One thing to consider with multi fx units - if you want to fine tune for the PA get some cheap FRFR (full range, flat response) monitors and a power amp to get the exact representation of the sound. Otherwise, what you found sounded good going through your headphones or amplifier may sound crap through the PA system. FRFR gives you the most accurate and neutral reproduction of the sound the multi fx unit so that when you use it with a PA you are getting the same exact sound.

There are other smaller things you can do to improve the sound of old multi-fx amp modelling units - like getting the Radial Dragster - which matches the impedance of your guitar signal. Most multi fx units really chew up the tone of the guitar - the Dragster is a fairly cheap to improve the feel of directly plugging into an amp. Another is to get a cab sim IR pedal into the outputs of the multi fx units. Most multi fx units have weak cab sims, which are key to good sound. Cheap solution is to get a di box that doubles up as cab sim, a more expensive is a Logidy EPSi pedal (£160, can only be imported from the US) (which allows you to upload as many IR's as you want - check out Ownhammer if you're going this route) or the more expensive Two Note Torpedo Cab pedal (about £360).

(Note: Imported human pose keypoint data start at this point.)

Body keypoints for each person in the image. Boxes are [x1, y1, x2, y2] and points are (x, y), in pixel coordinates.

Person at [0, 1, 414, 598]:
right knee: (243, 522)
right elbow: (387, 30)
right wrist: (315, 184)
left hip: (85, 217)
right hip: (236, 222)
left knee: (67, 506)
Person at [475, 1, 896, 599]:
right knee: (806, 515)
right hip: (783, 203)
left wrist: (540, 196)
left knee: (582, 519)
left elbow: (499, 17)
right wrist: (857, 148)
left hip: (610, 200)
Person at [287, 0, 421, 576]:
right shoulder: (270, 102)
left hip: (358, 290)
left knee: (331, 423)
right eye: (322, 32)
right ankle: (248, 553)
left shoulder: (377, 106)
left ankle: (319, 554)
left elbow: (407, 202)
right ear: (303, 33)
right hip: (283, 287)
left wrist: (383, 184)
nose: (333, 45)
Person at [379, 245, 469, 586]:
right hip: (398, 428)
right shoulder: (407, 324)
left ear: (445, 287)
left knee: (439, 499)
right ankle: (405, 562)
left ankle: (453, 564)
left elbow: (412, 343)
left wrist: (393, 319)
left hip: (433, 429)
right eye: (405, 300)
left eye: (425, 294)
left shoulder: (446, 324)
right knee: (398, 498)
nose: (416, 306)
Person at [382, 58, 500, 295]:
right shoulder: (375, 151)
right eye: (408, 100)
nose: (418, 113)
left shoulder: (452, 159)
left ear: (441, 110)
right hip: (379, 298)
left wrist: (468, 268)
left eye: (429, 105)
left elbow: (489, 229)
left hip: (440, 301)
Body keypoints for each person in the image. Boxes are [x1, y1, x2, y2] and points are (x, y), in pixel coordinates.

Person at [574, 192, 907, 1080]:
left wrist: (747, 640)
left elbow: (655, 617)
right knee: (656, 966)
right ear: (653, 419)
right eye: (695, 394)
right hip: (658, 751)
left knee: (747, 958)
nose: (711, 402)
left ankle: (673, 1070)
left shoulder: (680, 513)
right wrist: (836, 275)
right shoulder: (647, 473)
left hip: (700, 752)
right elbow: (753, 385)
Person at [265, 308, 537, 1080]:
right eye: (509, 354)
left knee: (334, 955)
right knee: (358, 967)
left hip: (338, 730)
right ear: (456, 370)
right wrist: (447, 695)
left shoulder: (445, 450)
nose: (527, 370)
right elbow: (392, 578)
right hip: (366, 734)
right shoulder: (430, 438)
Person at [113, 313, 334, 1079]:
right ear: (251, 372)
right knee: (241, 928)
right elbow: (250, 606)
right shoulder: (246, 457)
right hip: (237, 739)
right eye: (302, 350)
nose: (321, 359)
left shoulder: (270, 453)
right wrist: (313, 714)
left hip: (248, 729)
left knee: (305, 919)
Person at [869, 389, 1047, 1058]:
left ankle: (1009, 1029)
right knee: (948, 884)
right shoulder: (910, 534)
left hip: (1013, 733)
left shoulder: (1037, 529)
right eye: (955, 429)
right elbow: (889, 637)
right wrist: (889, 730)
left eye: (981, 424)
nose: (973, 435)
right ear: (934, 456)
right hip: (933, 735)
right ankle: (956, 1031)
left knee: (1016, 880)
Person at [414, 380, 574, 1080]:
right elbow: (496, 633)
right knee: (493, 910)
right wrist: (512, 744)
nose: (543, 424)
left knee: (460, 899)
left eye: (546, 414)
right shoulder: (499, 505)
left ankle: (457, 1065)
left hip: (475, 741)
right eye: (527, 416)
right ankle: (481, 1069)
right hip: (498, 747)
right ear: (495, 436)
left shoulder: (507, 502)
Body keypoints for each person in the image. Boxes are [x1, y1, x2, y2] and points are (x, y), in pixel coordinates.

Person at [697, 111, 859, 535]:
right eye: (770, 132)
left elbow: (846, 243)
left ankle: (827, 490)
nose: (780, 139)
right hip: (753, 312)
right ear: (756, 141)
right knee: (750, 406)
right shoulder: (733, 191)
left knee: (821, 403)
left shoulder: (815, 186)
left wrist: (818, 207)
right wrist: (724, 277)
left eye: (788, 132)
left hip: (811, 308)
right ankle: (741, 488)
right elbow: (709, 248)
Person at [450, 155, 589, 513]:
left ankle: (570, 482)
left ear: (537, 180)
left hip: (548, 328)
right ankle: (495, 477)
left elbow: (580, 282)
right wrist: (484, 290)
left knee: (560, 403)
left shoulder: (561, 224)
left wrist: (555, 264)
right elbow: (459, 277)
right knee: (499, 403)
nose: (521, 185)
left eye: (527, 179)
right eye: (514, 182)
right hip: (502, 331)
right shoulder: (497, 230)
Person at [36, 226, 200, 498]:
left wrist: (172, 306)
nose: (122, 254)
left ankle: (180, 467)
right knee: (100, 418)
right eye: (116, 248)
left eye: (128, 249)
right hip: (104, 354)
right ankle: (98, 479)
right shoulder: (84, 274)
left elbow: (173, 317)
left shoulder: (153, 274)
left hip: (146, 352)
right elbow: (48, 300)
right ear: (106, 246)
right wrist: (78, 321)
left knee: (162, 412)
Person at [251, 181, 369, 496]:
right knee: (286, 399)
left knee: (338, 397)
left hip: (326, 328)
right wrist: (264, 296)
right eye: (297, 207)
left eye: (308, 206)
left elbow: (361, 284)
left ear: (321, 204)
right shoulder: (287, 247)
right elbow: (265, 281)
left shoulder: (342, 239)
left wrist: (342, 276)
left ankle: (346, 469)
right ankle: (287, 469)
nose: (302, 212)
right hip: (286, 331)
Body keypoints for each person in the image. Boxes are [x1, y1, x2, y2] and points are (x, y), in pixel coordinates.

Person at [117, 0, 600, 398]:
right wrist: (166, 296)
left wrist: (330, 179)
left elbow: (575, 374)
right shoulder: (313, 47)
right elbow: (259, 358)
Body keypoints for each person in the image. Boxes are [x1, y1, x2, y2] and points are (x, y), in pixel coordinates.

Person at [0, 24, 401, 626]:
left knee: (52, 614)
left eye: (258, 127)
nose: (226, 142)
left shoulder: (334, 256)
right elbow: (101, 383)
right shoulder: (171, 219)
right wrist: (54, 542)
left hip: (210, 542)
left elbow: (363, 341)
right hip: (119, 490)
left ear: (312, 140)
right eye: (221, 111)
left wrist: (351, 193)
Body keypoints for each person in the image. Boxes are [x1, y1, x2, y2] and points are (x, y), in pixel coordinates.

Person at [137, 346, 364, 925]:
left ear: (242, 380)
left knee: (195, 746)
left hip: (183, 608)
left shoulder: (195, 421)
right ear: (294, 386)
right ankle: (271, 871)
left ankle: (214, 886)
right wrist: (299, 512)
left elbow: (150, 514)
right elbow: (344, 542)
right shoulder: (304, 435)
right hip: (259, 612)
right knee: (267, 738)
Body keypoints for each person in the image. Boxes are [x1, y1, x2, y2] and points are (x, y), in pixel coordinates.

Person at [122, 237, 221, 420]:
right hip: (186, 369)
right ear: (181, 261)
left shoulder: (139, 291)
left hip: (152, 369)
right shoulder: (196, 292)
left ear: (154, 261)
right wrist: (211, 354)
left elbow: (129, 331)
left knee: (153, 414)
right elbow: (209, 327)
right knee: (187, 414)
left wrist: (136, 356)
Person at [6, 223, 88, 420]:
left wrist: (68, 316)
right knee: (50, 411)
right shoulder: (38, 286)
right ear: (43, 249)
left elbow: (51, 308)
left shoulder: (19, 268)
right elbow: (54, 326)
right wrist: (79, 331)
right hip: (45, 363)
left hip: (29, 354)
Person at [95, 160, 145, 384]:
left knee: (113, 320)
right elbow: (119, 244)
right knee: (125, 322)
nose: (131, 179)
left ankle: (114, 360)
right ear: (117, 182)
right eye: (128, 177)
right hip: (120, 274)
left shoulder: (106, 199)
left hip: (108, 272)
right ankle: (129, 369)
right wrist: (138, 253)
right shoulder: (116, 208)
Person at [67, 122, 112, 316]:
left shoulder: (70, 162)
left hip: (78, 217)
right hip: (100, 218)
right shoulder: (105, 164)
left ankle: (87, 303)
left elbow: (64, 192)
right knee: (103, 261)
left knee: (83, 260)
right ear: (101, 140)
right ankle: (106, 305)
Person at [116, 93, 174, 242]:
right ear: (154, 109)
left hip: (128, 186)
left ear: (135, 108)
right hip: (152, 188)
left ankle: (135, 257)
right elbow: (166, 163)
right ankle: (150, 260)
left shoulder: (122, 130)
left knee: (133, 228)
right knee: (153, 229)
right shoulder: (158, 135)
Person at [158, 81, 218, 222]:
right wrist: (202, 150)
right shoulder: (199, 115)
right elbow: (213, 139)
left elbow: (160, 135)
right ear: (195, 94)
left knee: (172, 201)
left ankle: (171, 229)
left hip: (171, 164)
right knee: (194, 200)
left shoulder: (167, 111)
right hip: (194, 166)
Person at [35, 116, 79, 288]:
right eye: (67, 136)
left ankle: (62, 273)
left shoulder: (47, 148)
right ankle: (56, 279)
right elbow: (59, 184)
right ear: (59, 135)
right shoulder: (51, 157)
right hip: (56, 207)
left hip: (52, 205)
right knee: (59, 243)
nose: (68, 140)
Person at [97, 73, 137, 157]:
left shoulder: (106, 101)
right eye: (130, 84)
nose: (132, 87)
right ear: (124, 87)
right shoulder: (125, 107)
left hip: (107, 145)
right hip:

My son and myself mess around with a floor based Boss GT-3 multi effects processor and cabinet modeler and pickup simulator. It has programmable patches. I would say that making adjustments to a particular patch while playing live would NOT be ideal, however, if you have a predetermined setlist of the covers that you know you will be playing on any given night, you could adjust the settings of (for instance) patch 1 to sound like BB King, and then Patch 2 to sound like Bruce Springsteen, and then patch 3 to sound like The Stray Cats, patch 4 to sound like James Brown, etc.....So, theoretically, (with this unit) you could have a 45 song setlist and 45 different tones and access those tones with a click of a button. The unit has a backlit display which makes it easy to see in 'lights-out' conditions and you could even name the tones you have dialed in which makes it easy to identify what tone you have accessed.
Last edited by tonysilva530 at Oct 11, 2015,
I Currently use a POD HD400 to a FRFR wedge for gigs. Sound guys love it as long as your patches are all the same volume and have a smooth EQ. It takes some time to get used to the unit but if you put your hours in, it is well worth it.